No século XV os engenheiros venezianos conceberam um sistema perfeito de respiração, no qual a água do mar entrava duas vezes por dia [na Lagoa], arrastando, ao sair, a sujeira, e voltava outras duas vezes, trazendo água limpa e vida. O equilíbrio era perfeito.

As inundações começaram mesmo nos anos 50, quando se escavou na Lagoa um canal profundo para que os navios petroleiros pudessem chegar até Marghera [N. do T.: a cidade industrial no continente, vizinha à cidade satélite Mestre]. Com esse canal aumenta muitíssimo o volume de água salgada na Lagoa. É dele que vêm as grandes acquas altas e a acqua grande de 1966, que dá início à depopulação de Veneza.

Também é importante lembrar disso, porque agora se fala em escavar um novo canal, para levar os grandes navios de cruzeiro a Marghera, o que vai aumentar ainda mais o volume de água do mar que entra na Lagoa, e o problema da acqua alta vai se agravar, tornando a vida em Veneza impossível.
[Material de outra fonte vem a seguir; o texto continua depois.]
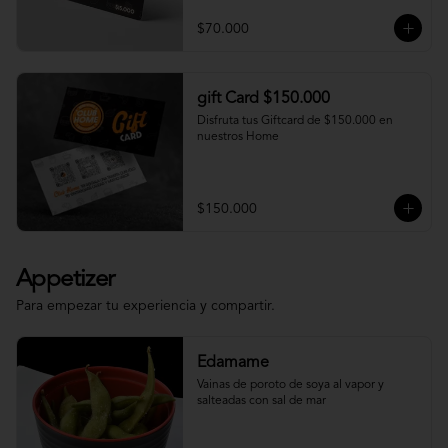
$70.000
gift Card $150.000
Disfruta tus Giftcard de $150.000 en 
nuestros Home
$150.000
Appetizer
Para empezar tu experiencia y compartir.
Edamame
Vainas de poroto de soya al vapor y 
salteadas con sal de mar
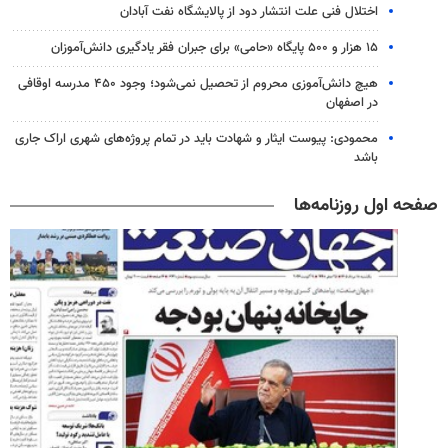
اختلال فنی علت انتشار دود از پالایشگاه نفت آبادان
۱۵ هزار و ۵۰۰ پایگاه «حامی» برای جبران فقر یادگیری دانش‌آموزان
هیچ دانش‌آموزی محروم از تحصیل نمی‌شود؛ وجود ۴۵۰ مدرسه اوقافی
در اصفهان
محمودی: پیوست ایثار و شهادت باید در تمام پروژه‌های شهری اراک جاری
باشد
صفحه اول روزنامه‌ها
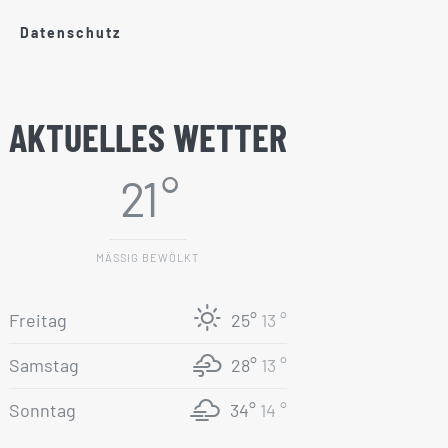
Datenschutz
AKTUELLES WETTER
21 °
MÄSSIG BEWÖLKT
Freitag
25°
13 °
Samstag
28°
13 °
Sonntag
34°
14 °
Apesar disso, o prefeito e os políticos advogam por esse canal, que custaria milhões de euros, e que, na Itália, lembra o desastre do MOSE, o sistema multimilionário que deveria ter acabado com o problema da acqua alta, más que só serviu para enriquecer sucessivos governantes venezianos. Alguns deles estão agora na cadeia, pelo escândalo das propinas milionárias que embolsaram, em troca de um sistema que não ajudou a nada além de suas próprias contas na Suíça.

Enquanto os grandes barcos de cruzeiro agravam a erosão dos fundamentos de uma cidade que, literalmente, flutua sobre troncos fincados, a acqua alta mais perigosa não é mesmo outra que não essa da avareza e da corrupção. A maré que pode salvar, e que está salvando Veneza, são seus habitantes, que levantam barricadas contra o mar e contra a indiferença dos políticos.

Salvar Veneza é lutar contra os grandes navios de cruzeiro (mais de vinte por dia), que contaminam mais que todas as cidades europeias e que aprofundam esse canal que faz agora entrar água aos borbotões. Salvar Veneza é dizer a verdade. E a verdade é que uma cidade ou se afunda sem seus habitantes ou se salva por causa deles. Ajudar Veneza hoje, mais que nunca, é ajudar os venezianos.

[N. do T.: E daí?…]

Eugenia Rico, escritora espanhola, residente em Veneza. Tem traduzidos para o português os romances: A idade secreta (Rocco, Rio de Janeiro, e Casa das Letras, Lisboa), Os amantes tristes (Parsifal, Lisboa), No país das vacas sem olhos (Casa das Letras, Lisboa) e Só a água me espera (Casa das Letras, Lisboa).